Kastrup.Copenhagen.Denmark 18 August 2015 _Red pepper vegetable at grocery store (Photo by Francis Joseph Dean/Deanpictures) (Photo by Francis Dean/Corbis via Getty Images)
The Restaurant-Worthy Secret For Cooking Silky Smooth Red Peppers
By Alli Neal
If you want to take your red pepper recipes to another level, there is a simple way to smooth and silky peppers that will melt in your mouth. The late Italian cooking writer Marcella Hazan was known for her no-frills simplicity in Italian cooking, and when it came to red bell peppers, she simply recommended peeling them.
Roasting your peppers is one way to achieve this result, and even though it takes time, attention, and oven, broiler, or gas burner space, it will result in the skin sliding right off. The more conventional and quicker way recommended by Hazan is using a swivel peeler and peeling the peppers with a light sawing motion.

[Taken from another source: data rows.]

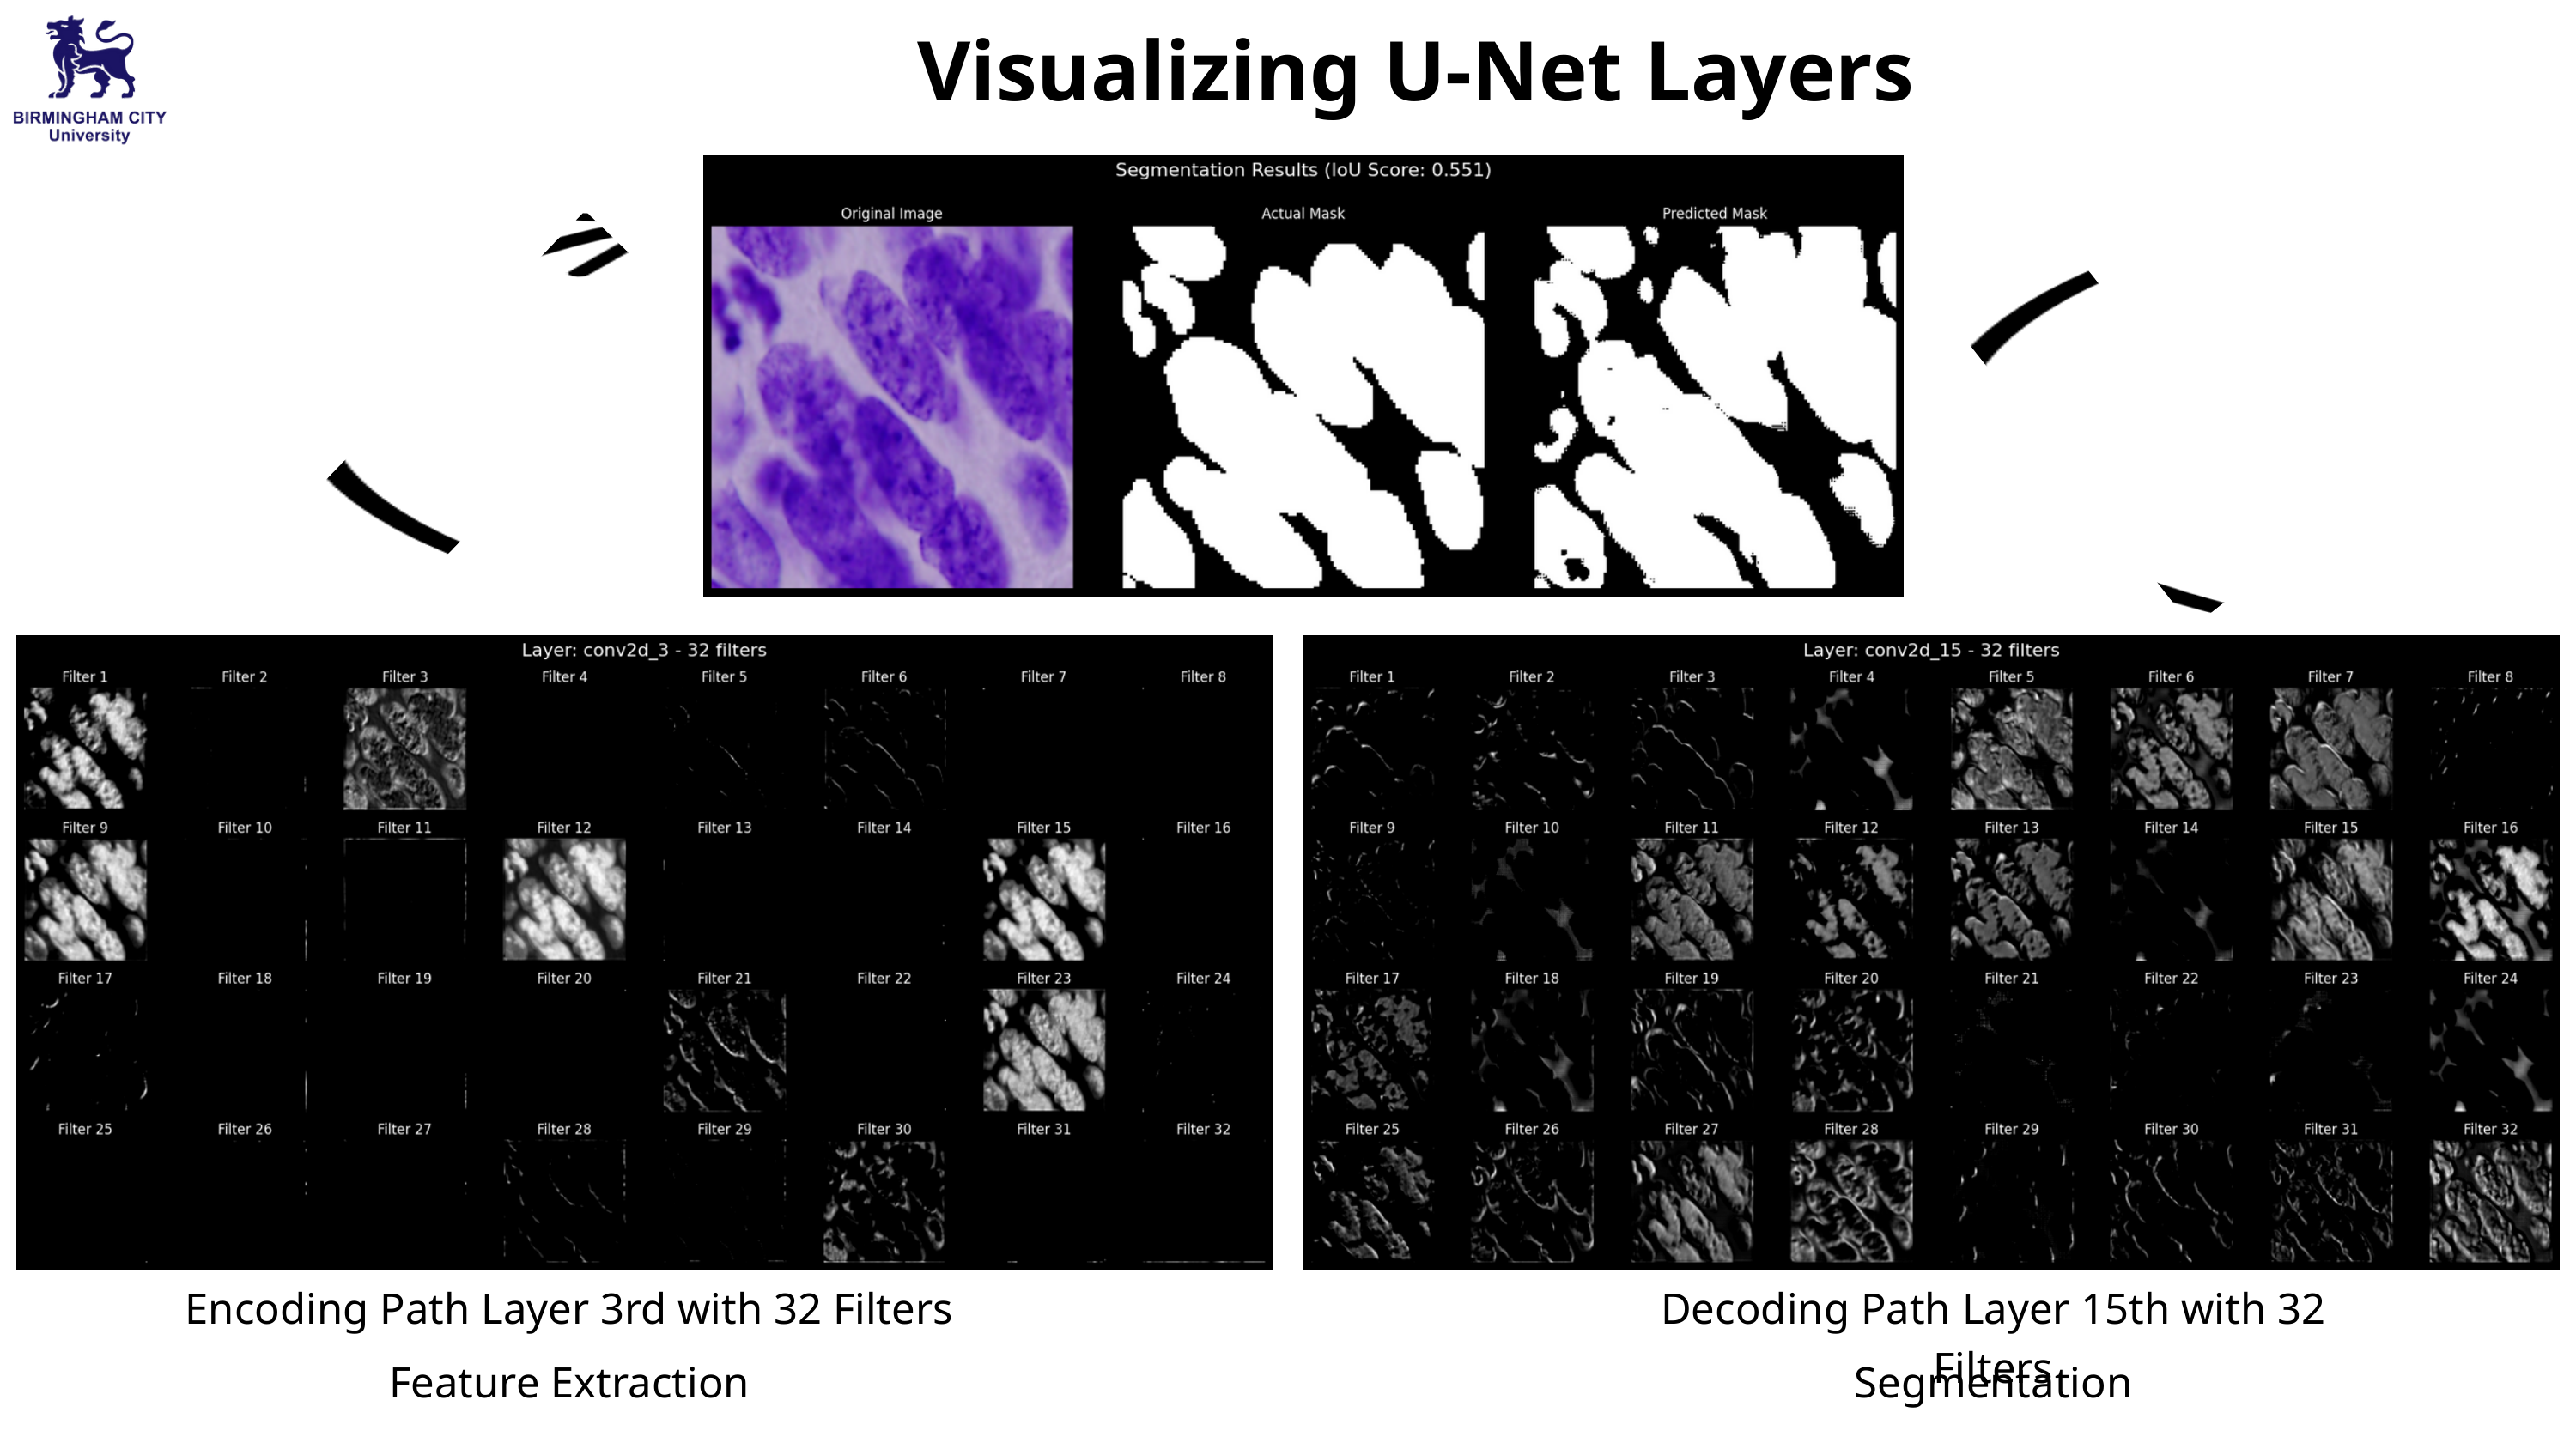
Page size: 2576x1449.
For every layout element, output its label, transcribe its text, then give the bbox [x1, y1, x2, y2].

text_box [702, 155, 1904, 597]
text_box Decoding Path Layer 15th with 32 Filters [1595, 1273, 2392, 1391]
text_box [1303, 635, 2560, 1271]
text_box [292, 210, 686, 611]
text_box [0, 1, 211, 159]
text_box Visualizing U-Net Layers [838, 18, 1994, 118]
text_box Feature Extraction [386, 1347, 753, 1407]
text_box [16, 635, 1273, 1271]
text_box Encoding Path Layer 3rd with 32 Filters [185, 1273, 955, 1333]
text_box [1931, 209, 2302, 627]
text_box Segmentation [1849, 1347, 2138, 1407]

By peeling your peppers, you're achieving the same texture that roasted peppers offer, but with the benefit of an extra-bright flavor that elevates dishes like red pepper soup, soffrito, shakshuka, and tomato-based sauces. However, peeling will affect the stability of the pepper, and for dishes like stuffed bell peppers, Philly cheese steaks, and fajitas, it's best to keep the skin on.